Here they are:
- Over the past 20 years in the US healthcare as been treated as synonymous with health insurance coverage. That is to say the main push from both Republicans and Democrats has been to increase insurance coverage to all Americans. The problem, as most of us have horrifyingly found at a one point or another, is that health insurance doesn’t always equate to good or quality care. At times it doesn’t even equate to care at all. Haggling with your insurance provider over what is covered and how much after the fact has become a nightmare of paperwork that you store in a box somewhere. This most recent attempt at reformation (Obamacare or the ACA) falls into this same problem.
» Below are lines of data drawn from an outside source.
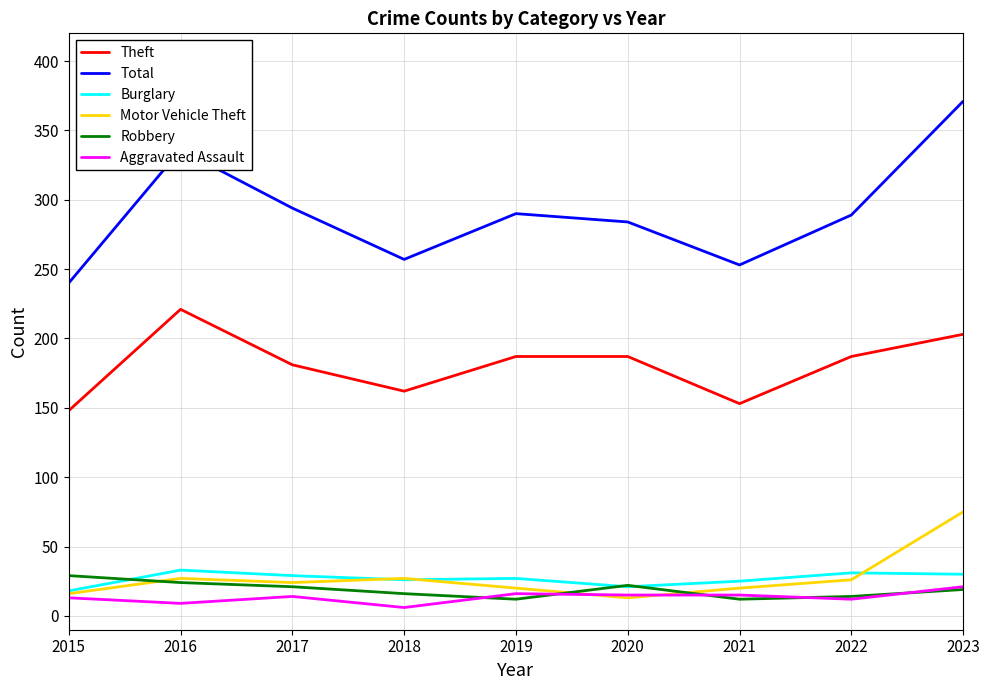

Does the chart display data point markers on the line(s)?

No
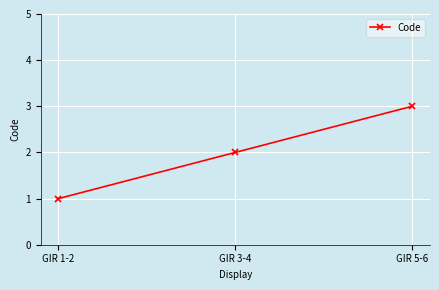

What is the difference between the maximum and second lowest values?

1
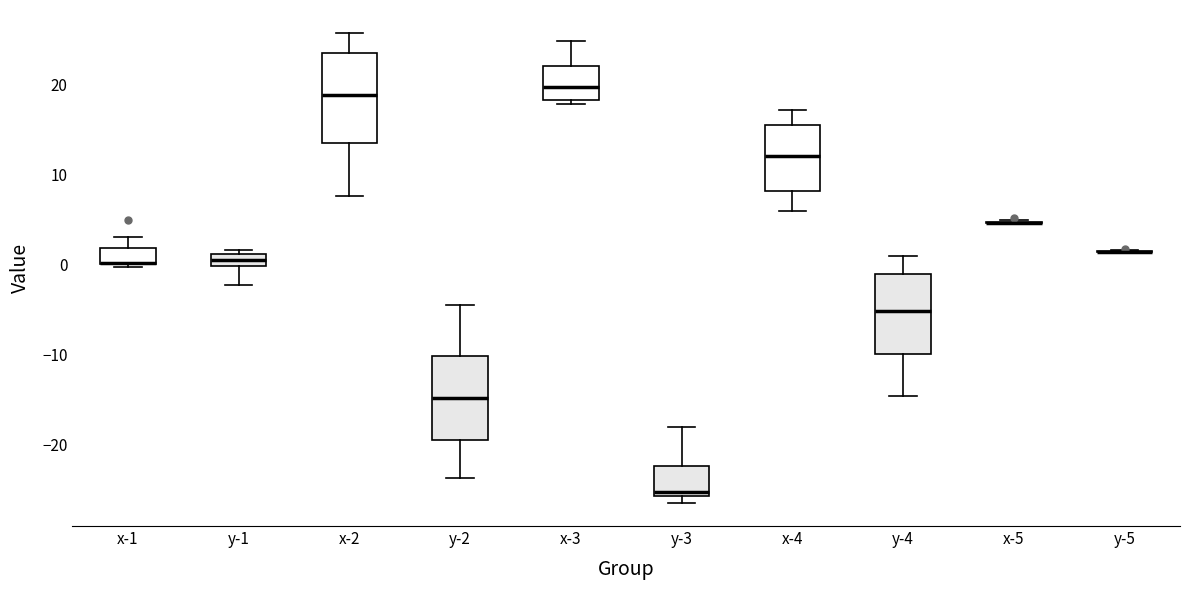

Where does the median line of the box for y-4 sit on the y-axis? The values are not printed on the chart, so give them approximately, as read against the axis.

-5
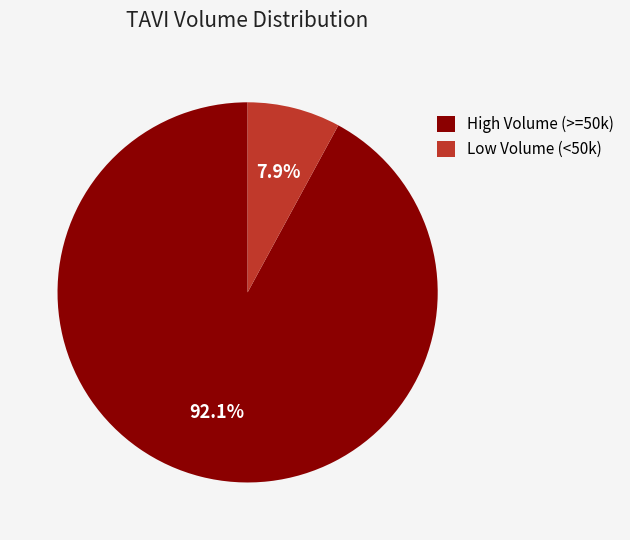

What percentage is NOT represented by Low Volume (<50k)?

92.1%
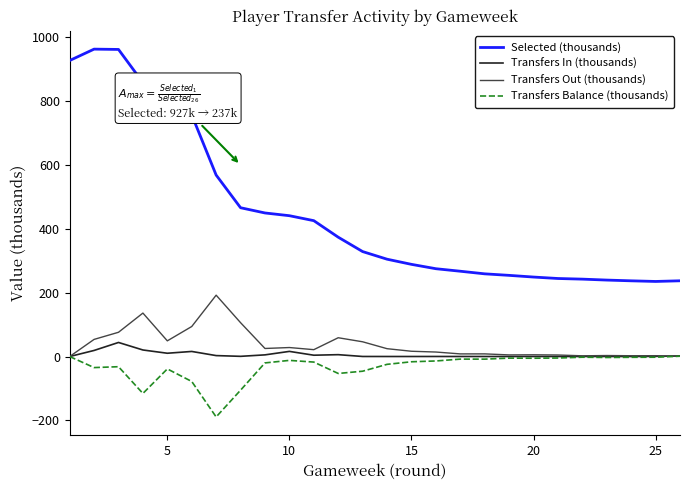

What is the sum of all Transfers Out (thousands) values?

985.5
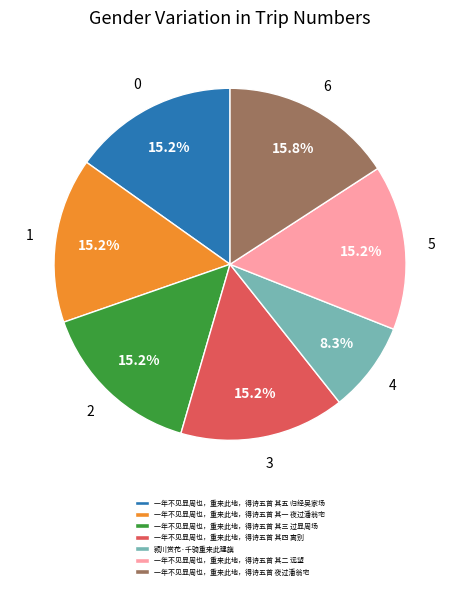

To the nearest percent, what is the average slice percentage?

14%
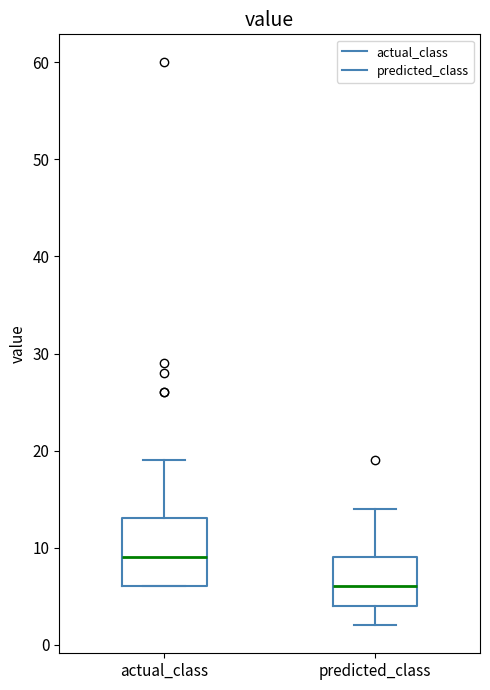

Where does the upper whisker of the box for predicted_class end on the y-axis? The values are not printed on the chart, so give them approximately, as read against the axis.

14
Again, the fix isn’t for healthcare, it’s for health insurance. Now we’re all forced in some form or another to have health insurance. Fantastic, at least we’ll all share the same headaches. The problem for many Americans is this won’t solve their problems. While pre-existing conditions can’t be denied insurance, that doesn’t mean they have to cover and treat them well. It’s still the same old insurance that treated you like crap before.
- No changes are ever made to healthcare supply. There are many levels of this from RN’s to PA’s to MD’s. But in this country we have a significant shortage of trained medical professionals. That problem just got worse. Not to come off as “uncaring” but from a strictly numbers point of view, we just expanded coverage to many people who were kept out of the system. The problem is we didn’t change the size of the system to add more trained medical professionals. More demand, same supply, prices go up. Now you might be inclined to point out that in free markets this gets remedied by pushing more professionals into the field as wages are alluring. Let’s take practicing MD’s for an example. Something you may not know is that in most states to practice as an MD after you graduate medical school you need to have completed residency training. Sounds simple, sign them up. The problem is that >95% of residency funding comes from the US Federal government in Medicare aid to the hospitals. And currently that funding is so shorted that we have more people with MD’s looking for residency positions every year than we have residency positions available. Do you think this was changed with the implementation of the new healthcare bill? Of course not, let’s not be ridiculous.
- Healthcare costs. Healthcare is expensive, but in the US, it’s exceptionally expensive. The issue in point 2 is one problem. But there are many layers. Some of these layers were attempted to be remedied in the recent bill (e-files, shared information, etc.) but in actuality the large gorillas in the room went predominantly untouched. If you’ve gone to a hospital in the recent term you’d recognize that your radiologist probably went to a pretty new machine and may have even mentioned their new equipment. Why are we continually paying for expensive upgrades to medical equipment that gets shuffled into our bills in some form or another? Part of that is medical malpractice insurance, which is itself expensive and driving up your bill. But it also causes hospitals and physicians to safe guard against making a “preventable mistake”. They need the highest resolution image possible so they don’t make any sort of mistake or get hammered in a lawsuit for missing something (even if they don’t get sued, they have to take the safeguard). Things like this drive cost up. I get it, mistakes are potentially lethal, but we seriously need medical malpractice reform that caps suits. It’s just not realistic to go along with out it.
- Which brings me to the next point, Technology! I love tech, I’m a techie, I look over new innovations all the time online. That’s awesome. But many countries use 1950’s-1970’s tech to provide many of the same treatments we do today. Why are lesser clinics not more common in this country for people that can’t afford care or insurance premiums? If they can’t have a ferrari a honda won’t do? I’m sure many of these people would be infinitely grateful to get any form of help. Top end ferraris would still be sold to those that could afford them. Analogy done, you get the point.
- Covering every condition. We can’t prevent every death, at some point we need to realize we’re human. I’m sure many people have seen loved ones die, and I feel for them. But let’s not turn a few rare instances into the common plight of all man. Watching people die is always painful, and through our lifetimes we will all watch each other die. That’s life. But there’s something about a tragic or sudden death which pulls people to race to defend it as unfair or unnatural. It’s not, it happens, accidents happen, rare genetic diseases happen. Now that I’m done with the portion that will make the more sensitive readers write me off as a grade A jerk for the rest of their lives, I’m not saying we should do nothing. But clearly this is a high risk, very expensive pool of insured people. Rare diseases and cancers are a healthcare nightmare for everyone involved. We need to do a better job at streamlining that treatment and finding ways to pool resources into centralized locations. This might mean some sacrifices for patients (more shared rooms) whatever, but these rare circumstances need to be handled better. Maybe I don’t have a solution yet (I’ll keep thinking) but the other 90% of the system cannot be shackled into dragging everyone down. Clearly it needs to be separated into distinct systems to keep care prices down for people but treating those rare situations in more efficient manner. Or I’m just a jerk.